▶ [DETALHES DO EXERCÍCIO]
Prossiga o texto sobre o espaço urbano em “O cortiço”, começando logo depois da última frase apresentada.

▶ [DOCUMENTO DE ORIGEM]
_____

O uso do espaço urbano pelas personagens de “O cortiço” permite configurar a obra de Aluísio Azevedo como um romance de localização especificamente carioca. Nele, são flagradas a cidade e a sociedade em estado de mutação, quando se adapta para o ambiente urbano a dicotomia de casa grande e senzala, agora traduzida pelos contrastes simbolizados pela oposição entre cortiço e sobrado. Assim, a preocupação com a veracidade, própria do realismo-naturalismo, fornece um painel da cidade, em momento de profunda transformação social, cultural, humana. Graças à minuciosa pesquisa que empreendeu, Aluísio Azevedo transformou seu romance em um documentário não só sobre a acumulação de capital como também sobre a cidade do Rio de Janeiro, através da vida, trabalho, moradia e lazer de seus habitantes, sejam eles pertencentes às camadas aristocráticas ou às populares.

Pode-se começar a proceder a uma análise sociológica de “O Cortiço” pelo exame dos espaços físicos: o cortiço e o sobrado onde seu enredo se desenvolve, buscando compreender como se projeta a relação personagem versus ambiente, bem como as relações sociais presentes na obra sob a ótica determinista de Aluísio Azevedo.

“Não obstante, as casinhas do cortiço, à proporção que se atamancavam, enchiam se logo, sem mesmo dar tempo a que as tintas secassem. Havia grande avidez em alugá-las; aquele era o melhor ponto do bairro para a gente do trabalho. Os empregados da pedreira preferiam todos morar lá, porque ficavam a dois passos da obrigação [...] Noventa e cinco casinhas comportou a imensa estalagem". (Aluísio Azevedo. “O Cortiço”, cap. I, p.21).

“Justamente por essa ocasião vendeu-se também um sobrado que ficava à direita da venda, separada desta apenas por aquelas vinte braças; de sorte que todo o flanco esquerdo do prédio, coisa de uns vinte e tantos metros, despejava para o terreno do vendeiro as suas nove janelas de peitoril. Comprou o um tal Miranda, negociante português, estabelecido na Rua do Hospício com uma loja de fazendas por atacado''. (Idem, ibidem, cap.I, p.13).

O espaço tomado como instrumento de análise apresenta vários aspectos. Dentre eles, destaca-se a noção de espacialidade dimensional que pode ser mensurável e divide-se em vertical e horizontal.   A ideia de verticalidade se relaciona com o espaço divino ou sobrenatural, a noção de horizontalidade opõe-se a verticalidade, uma vez que a horizontalidade é própria do espaço humano ou natural.

Dessa forma, o romance naturalista busca muito mais que compor uma narrativa, mas, projetar as personagens e suas ações numa posição em que os espaços falam por si só carregando toda ideologia determinista de que o homem é produto do meio.

_____

▶ [INFORMAÇÕES FORNECIDAS]
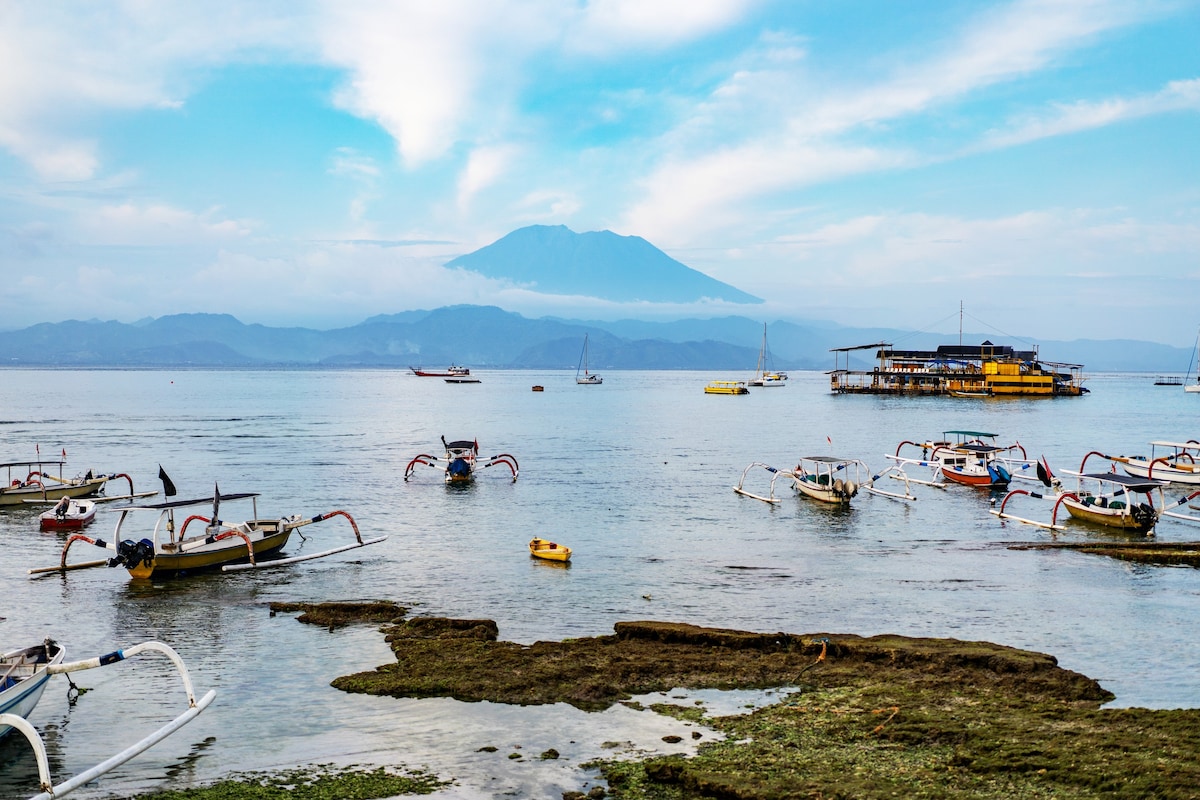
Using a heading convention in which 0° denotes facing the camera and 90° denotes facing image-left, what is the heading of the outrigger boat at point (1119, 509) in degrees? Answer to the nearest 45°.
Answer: approximately 135°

_____

▶ [RESPOSTA ESCRITA]
De início, constata-se um espaço amplo e complexo, que pode ser inicialmente caracterizado pela função específica para o qual foi construído: habitação popular, o que fica explícito pelo “frontispício” de sua construção, sinalizando também para o teor das relações humanas que se dão em seu bojo, pelo próprio aspecto material de sua “auto-identificação”:

“Noventa e cinco casinhas comportou a imensa estalagem. Prontas, João Romão mandou levantar na frente, nas vinte braças que separavam a venda do sobrado do Miranda, um grosso muro de dez palmos de altura, coroado de cacos de vidro e fundos de garrafa, e com um grande portão no centro, onde se dependurou uma lanterna de vidraças vermelhas, por cima de uma tabuleta amarela, em que se lia o seguinte, escrito a tinta encarnada e sem ortografia: Estalagem de São Romão. Alugam-se casinhas e tinas para lavadeiras”.                                                                                 (AZEVEDO, 2000: 26)


3.  TEMPO:

O tempo narrativo acontece no final o século XIX e a narração é linear, ou seja, predomina nele o que chamamos de tempo cronológico, linearidade ou diacronia temporal. Essa linearidade, no entanto, é rompida vez ou outra com a inserção de alguns flashbacks, rememorações ou digressões. Essas ocorrências não colaboram para a quebra da referida linearidade e o romance, portanto, deve ser considerado cronologicamente disposto.
Aliás, o romance inicia-se com um flashback para explicar como João Romão iniciou seus negócios.

4.  LINGUAGEM:

Uma análise estilística apresenta a linguagem de O Cortiço, em sua plurivalência de nacionalidades: mostra como o francês, o italiano, o português de Portugal, o falar do cortiço, o falar dos salões constituindo conjuntos que integralizam a língua brasileira num sentido mais amplo.
Sua língua é mestiça como suas personagens e se espalha pelo simples e pelo complexo. Por aí se poderia chegar a tocar de novo no problema da ideologia que configurou o romance. Ideologia esta que tanto mais se configura quanto mais se sabe que a arte de Aluísio se voltava para o receptor. Sua produção tinha um endereço certo: o jornal, o teatro e uma grande massa de leitores.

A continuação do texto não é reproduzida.